Mutti hatte eine Druckerei und war bereits wenige Tage nach meiner Geburt wieder voll im Einsatz. Gleichzeitig habe ich aber nicht das Gefühl, dass ich in meiner Kindheit etwas vermisst habe. Sie war trotzdem irgendwie immer da. Dass sie das möglich gemacht hat, finde ich wirklich bewundernswert. Sie hat es einfach großartig geschafft, eine Kombination aus liebevoller und sehr herzlicher Mutter, gepaart mit einer gleichzeitig unglaublichen Konsequenz, zu leben. Sie war nicht streng im Sinne von „ernst“, sondern sie hat es durch liebevolles, konsequentes Vorgehen geschafft, dass ich mich nie getraut hätte, gewisse Dinge zu tun. Ich habe nie Schule geschwänzt und hätte niemals eine Unterschrift gefälscht. Gleichzeitig konnte ich aber immer offen mit Mutti reden und sie stand immer hinter mir und hat mein Vorgehen – auch in der Schule – verteidigt. Ich war eher vorlaut und Mutti war es wichtig, dass ich meine Meinung sage, weil sie das von ihrer Mutter nie mitbekommen hat, also für sich einzustehen und die Meinung zu sagen. Daher wollte sie das jedenfalls bei mir fördern.

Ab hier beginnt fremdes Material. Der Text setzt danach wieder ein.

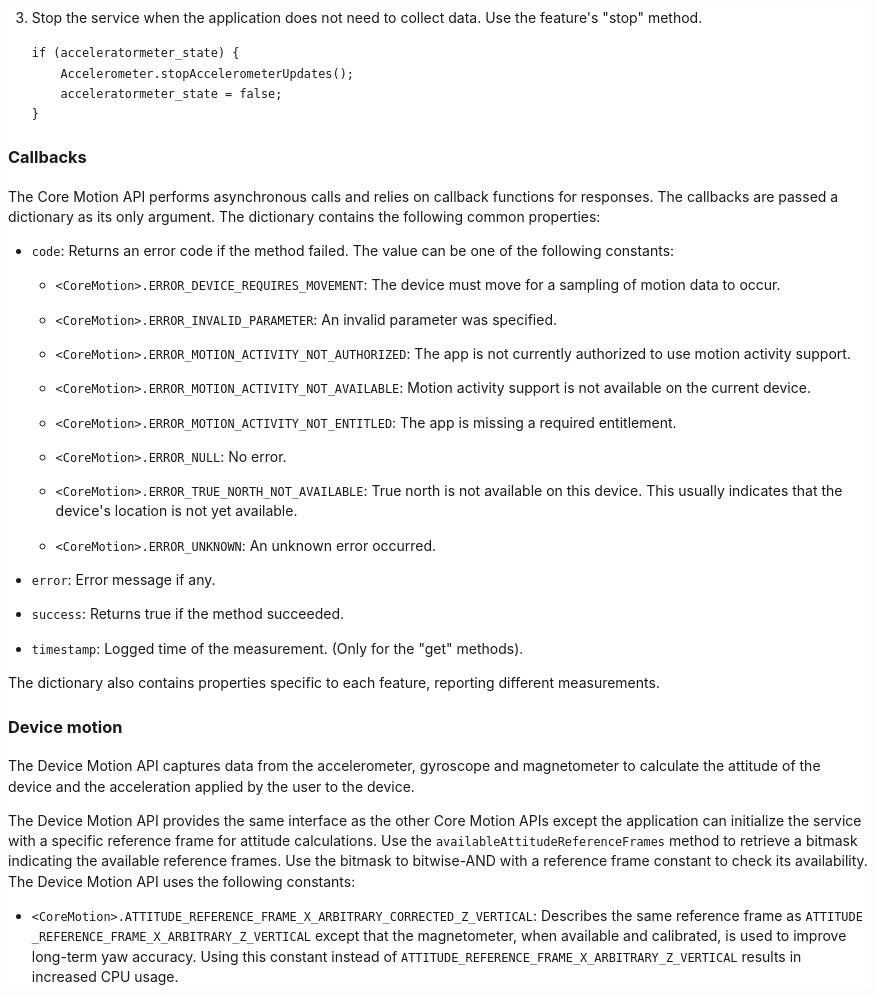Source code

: 3. Stop the service when the application does not need to collect data. Use the feature's "stop" method.

    ```
    if (acceleratormeter_state) {
        Accelerometer.stopAccelerometerUpdates();
        acceleratormeter_state = false;
    }
    ```

### Callbacks

The Core Motion API performs asynchronous calls and relies on callback functions for responses. The callbacks are passed a dictionary as its only argument. The dictionary contains the following common properties:

* `code`: Returns an error code if the method failed. The value can be one of the following constants:

    * `<CoreMotion>.ERROR_DEVICE_REQUIRES_MOVEMENT`: The device must move for a sampling of motion data to occur.

    * `<CoreMotion>.ERROR_INVALID_PARAMETER`: An invalid parameter was specified.

    * `<CoreMotion>.ERROR_MOTION_ACTIVITY_NOT_AUTHORIZED`: The app is not currently authorized to use motion activity support.

    * `<CoreMotion>.ERROR_MOTION_ACTIVITY_NOT_AVAILABLE`: Motion activity support is not available on the current device.

    * `<CoreMotion>.ERROR_MOTION_ACTIVITY_NOT_ENTITLED`: The app is missing a required entitlement.

    * `<CoreMotion>.ERROR_NULL`: No error.

    * `<CoreMotion>.ERROR_TRUE_NORTH_NOT_AVAILABLE`: True north is not available on this device. This usually indicates that the device's location is not yet available.

    * `<CoreMotion>.ERROR_UNKNOWN`: An unknown error occurred.

* `error`: Error message if any.

* `success`: Returns true if the method succeeded.

* `timestamp`: Logged time of the measurement. (Only for the "get" methods).

The dictionary also contains properties specific to each feature, reporting different measurements.

### Device motion

The Device Motion API captures data from the accelerometer, gyroscope and magnetometer to calculate the attitude of the device and the acceleration applied by the user to the device.

The Device Motion API provides the same interface as the other Core Motion APIs except the application can initialize the service with a specific reference frame for attitude calculations. Use the `availableAttitudeReferenceFrames` method to retrieve a bitmask indicating the available reference frames. Use the bitmask to bitwise-AND with a reference frame constant to check its availability. The Device Motion API uses the following constants:

* `<CoreMotion>.ATTITUDE_REFERENCE_FRAME_X_ARBITRARY_CORRECTED_Z_VERTICAL`: Describes the same reference frame as `ATTITUDE_REFERENCE_FRAME_X_ARBITRARY_Z_VERTICAL` except that the magnetometer, when available and calibrated, is used to improve long-term yaw accuracy. Using this constant instead of `ATTITUDE_REFERENCE_FRAME_X_ARBITRARY_Z_VERTICAL` results in increased CPU usage.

Ich denke, diese Kombination aus liebevollem Umgang und Konsequenz wäre mir sehr wichtig, wenn ich eigene Kinder hätte.

Du lebst „nur“ in einer Partnerschaft, also ohne Kinder, die den Alltag schnell ausfüllen können. Was zählt für Dich und was sind die Themen, für die Du brennst?

Mein Partner bzw. unsere gemeinsame Basis ist jedenfalls von zentraler Bedeutung für mich. Uns verbinden die gleichen Interessen, wir reden und lachen viel. Auch nach 10 Jahren. Und das ist so ungemein wichtig für mich. Auch wenn ich generell ein Mensch bin, der gerne alleine ist, möchte ich das keinesfalls missen. Die Arbeit nimmt sicherlich einen sehr großen Teil in meinem Leben ein. Aber ich habe wirklich täglich Freude daran und daher fühlt es sich für mich nicht wie „Arbeit“ an. Es motiviert und freut mich, Themen weiterzubringen und die Früchte zu sehen, wenn man Veränderungen lanciert und Dinge in Bewegung bringt. Tennis ist ein großer und wichtiger Bestandteil in meinem Leben geworden. Mein Freund und ich haben vor vier Jahren wieder zu spielen begonnen – am Wochenende drei bis vier Stunden. Im Urlaub noch mehr. Großartig! Meine FreundInnen sind sehr wichtig für mich. Ich liebe Gespräche, die nicht oberflächlich sind, zu erfahren, was sie bewegt oder gemeinsame Kurzurlaube. Das ist seit der Pandemie leider nicht mehr im gewohnten Umfang möglich, aber wir haben nach und nach neue Möglichkeiten gefunden, um Treffen zu ermöglichen oder im Austausch zu bleiben. Und dann ist da nicht zuletzt mein Bruder, den ich zwar nicht ganz so oft sehe, zu dem ich aber vor allem seit dem Tod meiner Eltern eine noch viel stärkere emotionale Bindung habe.